Catenaa, Saturday, January 03, 2026- Ethereum-based decentralized perpetuals exchange Lighter has launched its native token, LIT.
LIT outlines a supply structure that directs half of all tokens toward ecosystem growth ahead of its token generation event.
Lighter said 50% of the total LIT supply is reserved for the ecosystem. Of that amount, 25% of the fully diluted value will be distributed through an airdrop to users who participated in the platform’s first two points seasons in 2025.
The remaining ecosystem allocation will be used for future incentive programs and strategic partnerships.
The Lighter team will receive 26% of the token supply, while investors are allocated 24%. Both portions are subject to a one-year lockup followed by linear vesting over three years.

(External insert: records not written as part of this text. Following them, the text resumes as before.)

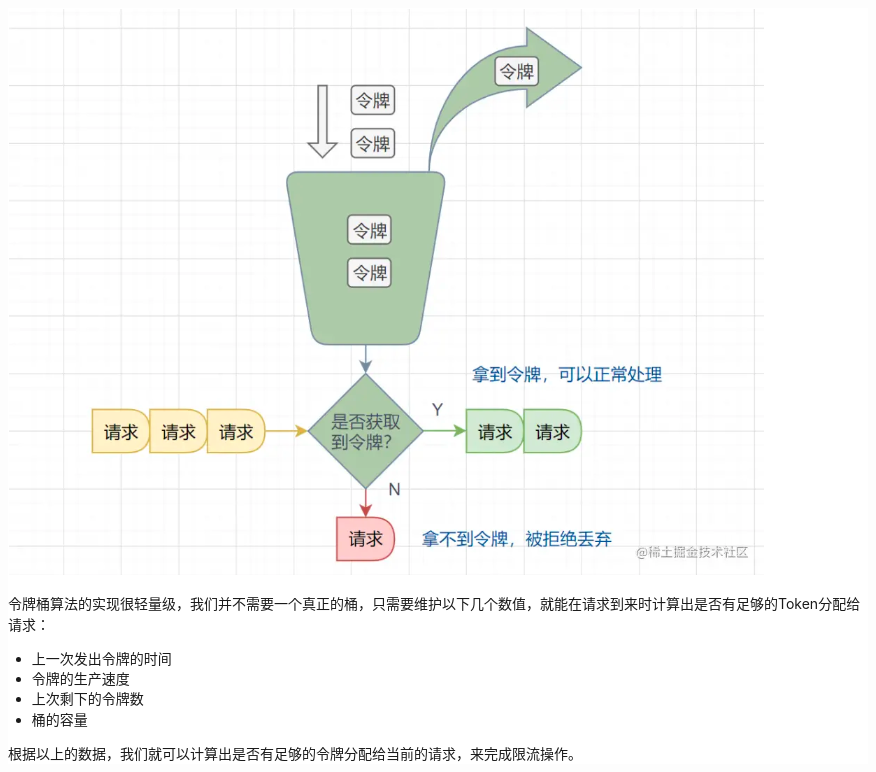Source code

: ![image-20221015163210515](assets/image-20221015163210515.png)

令牌桶算法的实现很轻量级，我们并不需要一个真正的桶，只需要维护以下几个数值，就能在请求到来时计算出是否有足够的Token分配给请求：

- 上一次发出令牌的时间
- 令牌的生产速度
- 上次剩下的令牌数
- 桶的容量

根据以上的数据，我们就可以计算出是否有足够的令牌分配给当前的请求，来完成限流操作。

The exchange said revenue generated from its decentralized trading platform and future products built on its infrastructure will be visible onchain.
Those proceeds are planned for growth initiatives and token buybacks tied to the LIT ecosystem.
Lighter also plans to link access to parts of its transaction infrastructure and fairness verification systems to LIT staking.
These functions are expected to decentralize in stages over time as the network develops.
The LIT-USDC trading pair went live early Tuesday. The token was trading near $2.34 in early U.S. hours, below its reported pre-market level of about $3.25.
Lighter launched its public mainnet in October and has grown into one of the largest decentralized perpetuals exchanges by volume.
The platform recorded about $292.5 billion in trading volume in November, according to industry data.
The company raised $68 million in November at a $1.5 billion valuation and expanded into spot trading earlier this month.